WORK ITEM
Copy the listing word for word, from its very first line through the line that contains "Required fields are", and stop there.
*** Opening SUPPLIED RECORDS ***
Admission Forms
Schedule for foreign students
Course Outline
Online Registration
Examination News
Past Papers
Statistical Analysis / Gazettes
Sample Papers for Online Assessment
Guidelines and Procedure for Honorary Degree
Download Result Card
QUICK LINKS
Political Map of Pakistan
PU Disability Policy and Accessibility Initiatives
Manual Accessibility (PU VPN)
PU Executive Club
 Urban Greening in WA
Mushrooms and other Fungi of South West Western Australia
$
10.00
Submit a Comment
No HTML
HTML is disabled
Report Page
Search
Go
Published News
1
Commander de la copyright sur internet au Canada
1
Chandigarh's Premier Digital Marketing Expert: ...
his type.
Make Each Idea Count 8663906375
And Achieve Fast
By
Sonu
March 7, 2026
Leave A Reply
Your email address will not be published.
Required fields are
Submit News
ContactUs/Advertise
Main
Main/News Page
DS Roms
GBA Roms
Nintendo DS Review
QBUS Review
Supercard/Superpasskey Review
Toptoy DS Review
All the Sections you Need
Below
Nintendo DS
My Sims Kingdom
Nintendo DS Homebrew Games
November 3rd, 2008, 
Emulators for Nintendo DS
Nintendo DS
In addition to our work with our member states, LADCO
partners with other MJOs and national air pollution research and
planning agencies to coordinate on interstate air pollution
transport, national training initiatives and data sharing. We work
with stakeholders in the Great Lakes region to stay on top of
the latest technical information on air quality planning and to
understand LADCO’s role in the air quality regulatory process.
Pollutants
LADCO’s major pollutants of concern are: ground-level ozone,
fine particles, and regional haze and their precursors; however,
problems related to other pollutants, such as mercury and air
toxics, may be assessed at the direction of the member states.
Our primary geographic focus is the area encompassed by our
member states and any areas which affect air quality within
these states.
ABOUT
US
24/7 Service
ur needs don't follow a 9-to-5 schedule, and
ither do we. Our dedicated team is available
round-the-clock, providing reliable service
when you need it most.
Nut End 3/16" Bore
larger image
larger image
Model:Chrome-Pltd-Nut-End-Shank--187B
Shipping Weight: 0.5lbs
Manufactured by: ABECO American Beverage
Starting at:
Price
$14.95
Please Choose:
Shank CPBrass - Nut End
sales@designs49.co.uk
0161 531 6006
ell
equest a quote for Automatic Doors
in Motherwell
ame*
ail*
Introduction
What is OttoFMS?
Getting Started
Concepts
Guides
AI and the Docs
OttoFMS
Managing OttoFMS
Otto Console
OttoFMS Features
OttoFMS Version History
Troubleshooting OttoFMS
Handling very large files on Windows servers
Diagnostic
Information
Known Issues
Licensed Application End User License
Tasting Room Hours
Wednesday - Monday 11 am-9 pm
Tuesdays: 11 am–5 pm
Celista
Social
*** Closing SUPPLIED RECORDS ***
YOUR RESPONSE
Admission Forms
Schedule for foreign students
Course Outline
Online Registration
Examination News
Past Papers
Statistical Analysis / Gazettes
Sample Papers for Online Assessment
Guidelines and Procedure for Honorary Degree
Download Result Card
QUICK LINKS
Political Map of Pakistan
PU Disability Policy and Accessibility Initiatives
Manual Accessibility (PU VPN)
PU Executive Club
 Urban Greening in WA
Mushrooms and other Fungi of South West Western Australia
$
10.00
Submit a Comment
No HTML
HTML is disabled
Report Page
Search
Go
Published News
1
Commander de la copyright sur internet au Canada
1
Chandigarh's Premier Digital Marketing Expert: ...
his type.
Make Each Idea Count 8663906375
And Achieve Fast
By
Sonu
March 7, 2026
Leave A Reply
Your email address will not be published.
Required fields are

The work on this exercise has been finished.